Looking over her shoulder, he had an unimpeded view of the stores. Out of the corner of one eye, he could see the opening in the wall which led to the main yard where Church was killed. He could also see the beginnings of the stone wall which separated the women from the solace of the river.
‘An ideal vantage point, really,’ Monsarrat said, ‘if you’re overseeing certain nocturnal operations. Particularly if those operations involve the stores.’
Grace looked at him, but there was no sign of surprise or panic. He doubted he could have stopped his face, under the same circumstances, from betraying the sickening wrench of impending exposure she was probably feeling.
He leaned closer, unwilling to risk being overheard by the guard. ‘Grace, I know what you’ve been doing, and I am not going to report you. But something went wrong that night, didn’t it? What did you see?’
She sighed, turned away. ‘I wasn’t asleep as I told you I was. When the murder happened.’
‘Was anyone else awake?’
‘Not as far as I could tell. And I’m fairly good at telling.’
‘And the turnkey? Was he there?’
‘Yes. Asleep, judging by the snores from the other side of the door.’
‘Hmm. Careful about saying that to anyone else. You could have sneaked out and done it yourself. Don’t glare at me, I don’t deserve it. I am simply telling you what they’ll say at your trial. That your confinement was perhaps not as secure as it could have been.’
‘All of this is true. And, yes, I probably could have got out many times, if I’d wanted to. But it would have done more harm than good.’
‘Why is that?’
‘Because the only reason for me to go is to check on the girls. And had I been caught, it would have been worse for them. Mr Church, you see, liked to find interesting ways to punish me. Among them was paying particular attention to those he thought I was protecting.’
‘All right. You were at the window. That small one in your previous cell, with a view of the Third Class yard?’
‘Yes. It was a hot night, and as well as keeping an eye on the stores I thought perhaps Providence might send me a little breeze off the river. These things, I’ve now learned, matter when you don’t move all day, when you pace around the same four walls until you come to know every piece of oyster shell in the mortar, every splinter of the skirting board. It’s the cruellest of measurements. It wears out the soul, but not the body. And the body can be the worst prison.’
‘And you saw something, while you were keeping a lookout for your friends in the stores?’

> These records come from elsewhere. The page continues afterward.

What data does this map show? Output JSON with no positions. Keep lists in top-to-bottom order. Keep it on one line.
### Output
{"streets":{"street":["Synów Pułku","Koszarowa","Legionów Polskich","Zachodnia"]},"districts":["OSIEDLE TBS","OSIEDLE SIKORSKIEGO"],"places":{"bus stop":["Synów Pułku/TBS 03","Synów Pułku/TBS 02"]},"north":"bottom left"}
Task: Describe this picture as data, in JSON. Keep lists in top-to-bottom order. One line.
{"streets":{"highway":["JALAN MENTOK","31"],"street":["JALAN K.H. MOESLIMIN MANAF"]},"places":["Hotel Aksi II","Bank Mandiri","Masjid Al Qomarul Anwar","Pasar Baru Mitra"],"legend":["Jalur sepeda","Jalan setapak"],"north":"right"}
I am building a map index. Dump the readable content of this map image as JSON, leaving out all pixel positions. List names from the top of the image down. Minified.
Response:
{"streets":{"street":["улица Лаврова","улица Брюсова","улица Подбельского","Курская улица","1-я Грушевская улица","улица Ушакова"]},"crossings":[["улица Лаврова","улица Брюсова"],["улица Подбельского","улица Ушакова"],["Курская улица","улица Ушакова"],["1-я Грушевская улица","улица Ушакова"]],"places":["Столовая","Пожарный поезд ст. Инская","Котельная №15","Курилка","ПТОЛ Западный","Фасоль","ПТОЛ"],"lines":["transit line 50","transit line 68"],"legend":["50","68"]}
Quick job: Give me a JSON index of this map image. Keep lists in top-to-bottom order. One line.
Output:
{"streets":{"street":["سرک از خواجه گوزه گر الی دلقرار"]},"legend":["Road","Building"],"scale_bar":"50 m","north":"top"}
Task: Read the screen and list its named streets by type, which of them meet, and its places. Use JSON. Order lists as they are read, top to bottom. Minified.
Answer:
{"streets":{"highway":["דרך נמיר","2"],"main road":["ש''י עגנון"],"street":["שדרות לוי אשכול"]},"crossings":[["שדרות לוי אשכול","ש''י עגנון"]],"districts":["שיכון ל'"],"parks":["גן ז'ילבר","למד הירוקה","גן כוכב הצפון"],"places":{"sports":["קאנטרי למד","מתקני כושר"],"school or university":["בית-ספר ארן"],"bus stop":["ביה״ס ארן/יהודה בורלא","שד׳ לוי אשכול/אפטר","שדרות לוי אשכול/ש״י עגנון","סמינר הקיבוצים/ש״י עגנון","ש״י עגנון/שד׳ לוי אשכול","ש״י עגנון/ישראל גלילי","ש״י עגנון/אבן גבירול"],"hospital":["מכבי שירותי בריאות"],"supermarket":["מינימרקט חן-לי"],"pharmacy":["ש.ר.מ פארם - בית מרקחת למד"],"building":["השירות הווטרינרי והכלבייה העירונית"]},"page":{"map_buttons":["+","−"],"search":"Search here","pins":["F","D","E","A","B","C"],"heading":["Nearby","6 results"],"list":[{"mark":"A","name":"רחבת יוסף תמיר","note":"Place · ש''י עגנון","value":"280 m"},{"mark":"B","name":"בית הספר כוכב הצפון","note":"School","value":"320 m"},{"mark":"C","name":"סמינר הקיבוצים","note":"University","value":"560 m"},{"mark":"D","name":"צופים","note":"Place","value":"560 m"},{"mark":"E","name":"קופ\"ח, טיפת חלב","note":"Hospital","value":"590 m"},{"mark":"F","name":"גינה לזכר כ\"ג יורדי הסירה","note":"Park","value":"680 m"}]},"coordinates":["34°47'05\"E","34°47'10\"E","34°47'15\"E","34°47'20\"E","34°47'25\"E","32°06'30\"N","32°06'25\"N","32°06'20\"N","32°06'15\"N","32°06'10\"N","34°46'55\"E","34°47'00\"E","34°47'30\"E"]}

‘I heard someone. And I didn’t want my girls to stumble into whoever it was, so I gave the signal – two owl calls – for them to
hide in the stores. And I kept watching.’
‘You must tell me what you saw in the greatest detail you remember. Omit nothing.’
‘I will do as you ask if you make me a promise in return.’
‘What is that?’
‘We will come to it.’
‘Very well,’ said Monsarrat, reaching into his pocket for his pencil and paper.
‘I saw a woman,’ said Grace. ‘Running from the main yard, along the river wall. Heavily cloaked, which struck me as odd given the heat.’
Monsarrat had been sure Grace was holding back some sort of information. But this he was not prepared for. The woman had seen the killer, and she was allowing the world to think that the killer walked in her skin.
‘You’re certain it was a woman?’
‘I wasn’t at first. But as she ran, the hood of her cloak fell back. She was wearing a sun bonnet.’
‘A cloak in summer, and a sun bonnet at night,’ said Monsarrat. ‘You did not raise the alarm?’
‘Why would I? Remember, I had two women hiding in the stores. They would have been found in any search. And of course I didn’t know what she was running from.’
‘Did you recognise her?’
‘No.’
‘The bonnet – some of the First Class women have them, do they not? They are provided with them for Sunday wear, if I am correct.’
‘True. But this was no convict. She did not run towards the First or Second Class sleeping quarters.’
‘Well, I spoke to the guard. He saw no one entering or leaving on the night in question.’
‘He wouldn’t have. She went through the gate to the wood yard. Do you know, they don’t even keep it locked? No need.’
‘No need? Wouldn’t people try to escape?’
‘Why? Where would they go? Even after the riot, most of us went back to the Factory without protest.’